Line by line, print the records exactly as they are, dropping the pictures.

(Dataset entries)
# # # # #
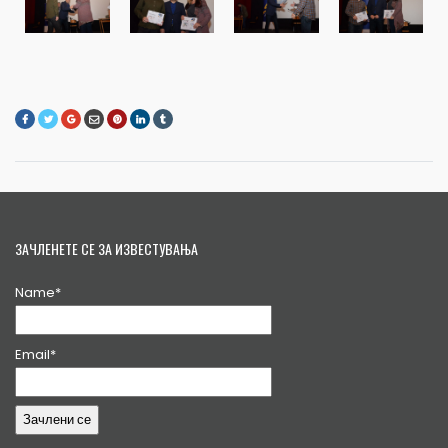
ЗАЧЛЕНЕТЕ СЕ ЗА ИЗВЕСТУВАЊА
Name*
Email*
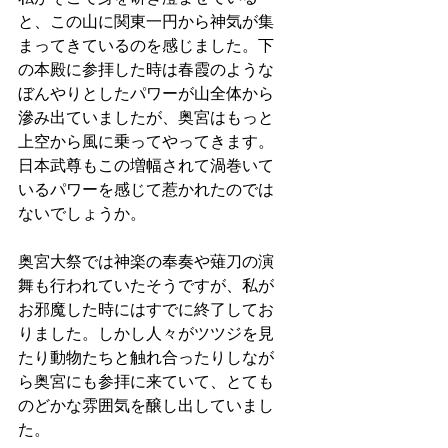
と、この山に関東一円から神気が集
まってきているのを感じました。下
の本殿に参拝した時は春霞のような
ぼんやりとしたパワーが山全体から
滲み出ていましたが、奥宮はもっと
上空から風に乗ってやってきます。
日本武尊もこの増幅されて渦巻いて
いるパワーを感じて惹かれたのでは
ないでしょうか。
奥宮大祭では神楽の奉奏や薙刀の演
舞も行われていたそうですが、私が
お邪魔した時にはすでに終了してお
りました。しかし人々がツツジを見
たり動物たちと触れ合ったりしなが
ら奥宮にも参拝に来ていて、とても
のどかな雰囲気を醸し出していまし
た。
# # # # #
▸ **Result of this exercise**:
ЗАЧЛЕНЕТЕ СЕ ЗА ИЗВЕСТУВАЊА
Name*
Email*
と、この山に関東一円から神気が集
まってきているのを感じました。下
の本殿に参拝した時は春霞のような
ぼんやりとしたパワーが山全体から
滲み出ていましたが、奥宮はもっと
上空から風に乗ってやってきます。
日本武尊もこの増幅されて渦巻いて
いるパワーを感じて惹かれたのでは
ないでしょうか。
奥宮大祭では神楽の奉奏や薙刀の演
舞も行われていたそうですが、私が
お邪魔した時にはすでに終了してお
りました。しかし人々がツツジを見
たり動物たちと触れ合ったりしなが
ら奥宮にも参拝に来ていて、とても
のどかな雰囲気を醸し出していまし
た。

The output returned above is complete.